===== TASK DATA =====

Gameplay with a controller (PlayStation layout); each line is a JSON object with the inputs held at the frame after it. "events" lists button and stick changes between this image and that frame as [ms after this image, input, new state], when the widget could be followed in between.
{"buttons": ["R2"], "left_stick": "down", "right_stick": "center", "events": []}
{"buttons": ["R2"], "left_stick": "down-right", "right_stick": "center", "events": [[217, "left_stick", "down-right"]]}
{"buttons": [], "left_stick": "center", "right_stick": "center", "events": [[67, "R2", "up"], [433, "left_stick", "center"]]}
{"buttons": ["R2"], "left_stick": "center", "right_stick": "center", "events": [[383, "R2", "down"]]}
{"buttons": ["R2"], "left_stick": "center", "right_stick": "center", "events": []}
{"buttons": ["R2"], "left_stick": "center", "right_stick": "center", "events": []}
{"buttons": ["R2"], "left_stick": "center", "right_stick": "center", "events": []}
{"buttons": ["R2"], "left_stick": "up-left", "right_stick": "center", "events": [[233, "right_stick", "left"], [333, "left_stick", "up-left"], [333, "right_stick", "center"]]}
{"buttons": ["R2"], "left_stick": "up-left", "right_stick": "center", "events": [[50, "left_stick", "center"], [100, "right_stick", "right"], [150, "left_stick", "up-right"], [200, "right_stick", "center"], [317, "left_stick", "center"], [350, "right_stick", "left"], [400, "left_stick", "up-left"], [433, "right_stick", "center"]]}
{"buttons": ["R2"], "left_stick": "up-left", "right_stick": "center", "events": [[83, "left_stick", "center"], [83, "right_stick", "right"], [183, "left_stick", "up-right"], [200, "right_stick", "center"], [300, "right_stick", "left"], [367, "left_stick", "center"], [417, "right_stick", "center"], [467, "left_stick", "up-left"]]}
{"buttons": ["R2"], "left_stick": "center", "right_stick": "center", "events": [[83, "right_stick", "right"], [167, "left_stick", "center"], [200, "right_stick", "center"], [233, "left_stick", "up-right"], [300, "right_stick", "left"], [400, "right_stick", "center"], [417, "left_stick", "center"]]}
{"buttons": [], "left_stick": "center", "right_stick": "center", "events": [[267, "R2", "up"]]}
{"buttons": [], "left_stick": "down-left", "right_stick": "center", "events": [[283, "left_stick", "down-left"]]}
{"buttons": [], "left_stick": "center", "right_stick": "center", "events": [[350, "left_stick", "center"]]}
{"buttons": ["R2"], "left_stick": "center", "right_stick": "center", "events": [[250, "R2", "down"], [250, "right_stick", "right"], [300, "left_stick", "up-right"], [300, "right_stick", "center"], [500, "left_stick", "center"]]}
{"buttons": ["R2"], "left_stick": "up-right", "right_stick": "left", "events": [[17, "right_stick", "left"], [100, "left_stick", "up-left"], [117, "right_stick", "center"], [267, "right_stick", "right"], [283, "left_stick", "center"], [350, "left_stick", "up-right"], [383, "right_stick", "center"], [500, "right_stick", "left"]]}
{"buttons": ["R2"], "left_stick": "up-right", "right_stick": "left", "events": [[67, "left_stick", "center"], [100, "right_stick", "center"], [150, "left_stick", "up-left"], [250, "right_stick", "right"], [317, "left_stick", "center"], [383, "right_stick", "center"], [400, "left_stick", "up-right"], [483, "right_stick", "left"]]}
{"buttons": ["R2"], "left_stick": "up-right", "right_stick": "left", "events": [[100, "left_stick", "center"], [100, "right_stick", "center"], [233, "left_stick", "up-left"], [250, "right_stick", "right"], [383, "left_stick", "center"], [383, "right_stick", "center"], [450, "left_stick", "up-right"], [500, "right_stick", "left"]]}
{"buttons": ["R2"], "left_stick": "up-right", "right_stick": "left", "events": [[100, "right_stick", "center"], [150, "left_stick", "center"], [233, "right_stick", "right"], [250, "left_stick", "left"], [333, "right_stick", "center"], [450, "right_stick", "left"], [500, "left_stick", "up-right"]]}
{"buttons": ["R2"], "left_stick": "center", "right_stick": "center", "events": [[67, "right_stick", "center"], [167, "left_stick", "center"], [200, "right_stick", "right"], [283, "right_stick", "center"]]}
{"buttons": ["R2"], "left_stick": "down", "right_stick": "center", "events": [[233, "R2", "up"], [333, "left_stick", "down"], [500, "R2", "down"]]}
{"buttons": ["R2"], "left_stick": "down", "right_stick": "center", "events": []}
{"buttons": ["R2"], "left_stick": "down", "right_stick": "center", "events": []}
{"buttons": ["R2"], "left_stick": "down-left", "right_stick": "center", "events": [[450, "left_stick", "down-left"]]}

=====

-- WHAT YOU SHOULD DO --
Return all lines from the data above with "down" in them.

-- RESULT FOR THIS TASK --
{"buttons": ["R2"], "left_stick": "down", "right_stick": "center", "events": []}
{"buttons": ["R2"], "left_stick": "down-right", "right_stick": "center", "events": [[217, "left_stick", "down-right"]]}
{"buttons": ["R2"], "left_stick": "center", "right_stick": "center", "events": [[383, "R2", "down"]]}
{"buttons": [], "left_stick": "down-left", "right_stick": "center", "events": [[283, "left_stick", "down-left"]]}
{"buttons": ["R2"], "left_stick": "center", "right_stick": "center", "events": [[250, "R2", "down"], [250, "right_stick", "right"], [300, "left_stick", "up-right"], [300, "right_stick", "center"], [500, "left_stick", "center"]]}
{"buttons": ["R2"], "left_stick": "down", "right_stick": "center", "events": [[233, "R2", "up"], [333, "left_stick", "down"], [500, "R2", "down"]]}
{"buttons": ["R2"], "left_stick": "down", "right_stick": "center", "events": []}
{"buttons": ["R2"], "left_stick": "down", "right_stick": "center", "events": []}
{"buttons": ["R2"], "left_stick": "down-left", "right_stick": "center", "events": [[450, "left_stick", "down-left"]]}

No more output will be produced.